What strategies must government officials adopt to ensure a positive shift in our economy?

We can’t simply just open our cities and economies. We have to take this opportunity to address how we can build more resilient and inclusive communities in the future. This pandemic has exposed the great divides in our communities. We need to work together to address the inequities that plague our communities and economic development efforts.

What actions need to be taken to ensure the well-being of small- to medium-sized businesses?

The small businesses that add character to our cities are at severe economic risk right now. Loan programs from governments, foundations, and the private sector as well as support from small business and technical organizations will be essential for ensuring these businesses survive. But economic development and small business organizations will also need to provide technical assistance to these vital small businesses so they can safely reopen and weather the storm of any future lockdowns. For example, restaurants and cafes will need advice on proper spacing for social distancing and on required compliance with health and safety provisions. We can’t just provide financial support; we also have to help our businesses navigate the challenges that social distancing and increased health protections bring as we start to reopen. 

How can cities adapt and lead the recovery process?

Leading with inclusion. The economic fallout of this pandemic will hurt most for the least-advantaged neighbourhoods and their residents. Concentrated poverty, economic inequality, and racial and economic segregation are not only morally unjust — they also provide fertile ground for pandemics to take root and spread. Economic inclusion and more equitable development are critical factors for more competitive communities in the future.

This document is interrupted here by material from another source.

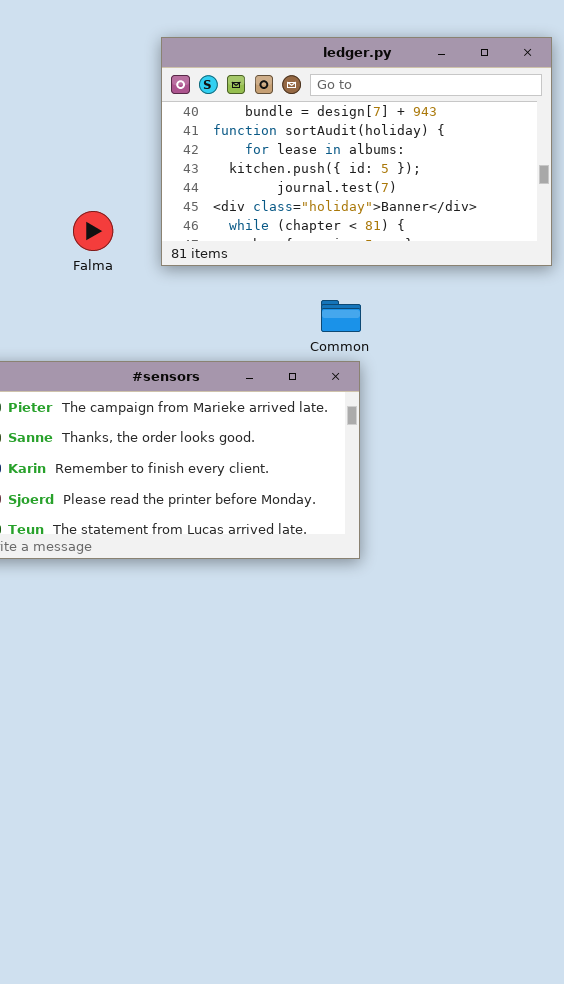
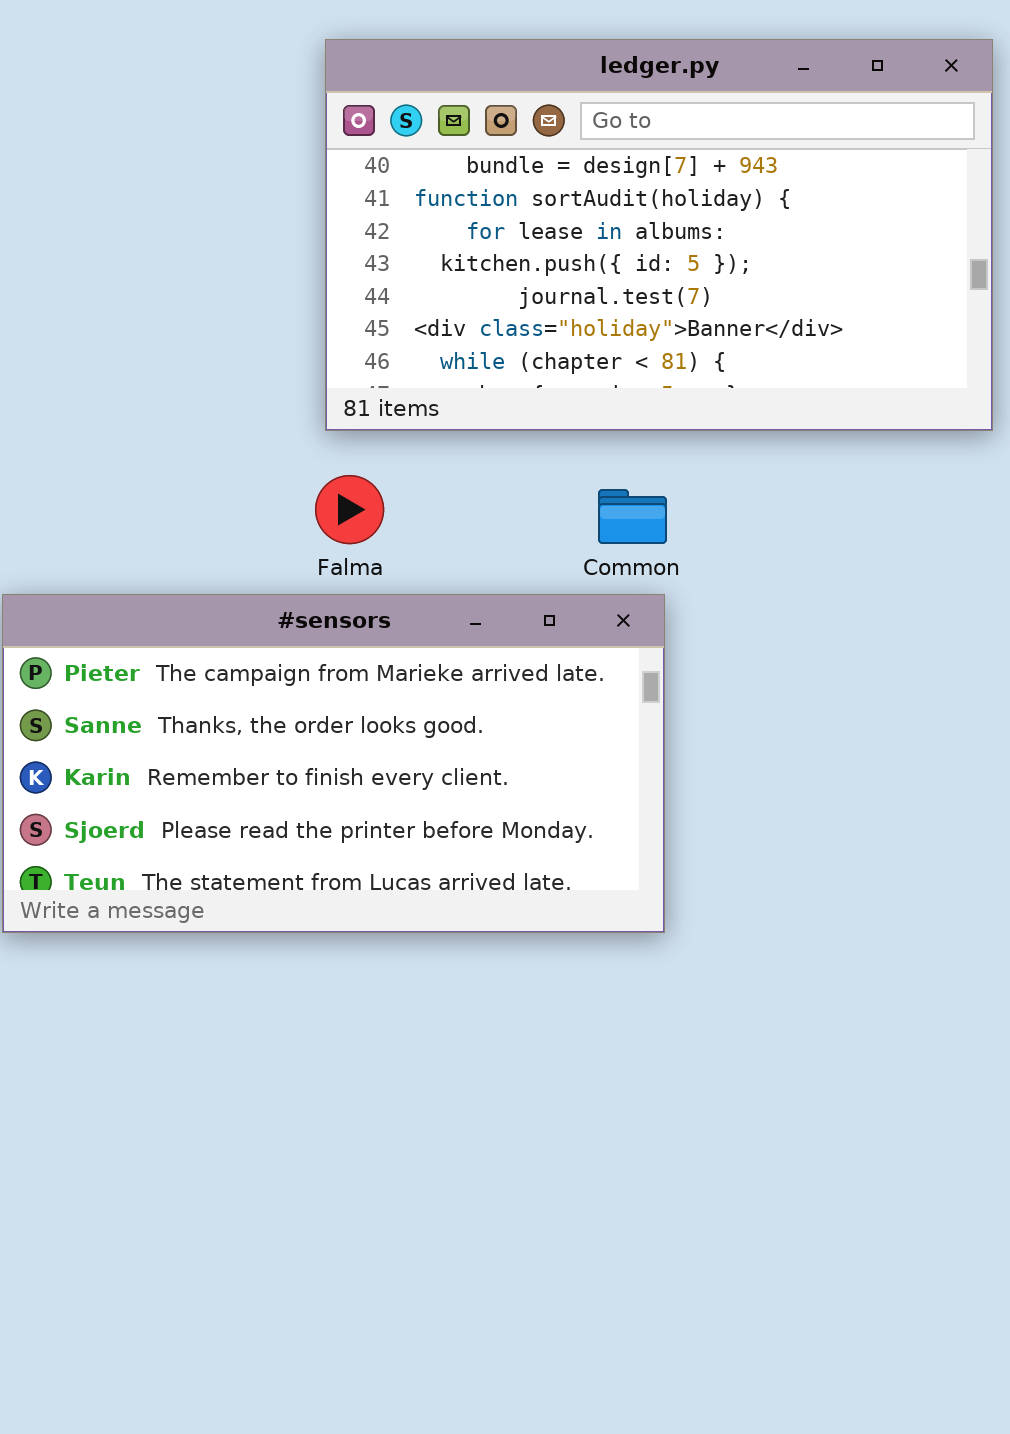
Falma: [73,211,113,251] -> [315,475,384,544], moved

What do you think the outcome of the pandemic will be and what will it mean for the future Canadian economy?

If Canada moves forward with a commitment to a more resilient and inclusive approach to development, it will strengthen its global position.  Cities like Toronto and Vancouver are already critically important global, innovation cities. Let’s build upon their strengths and capabilities, positioning our cities as leaders developing inclusive, innovative ecosystems.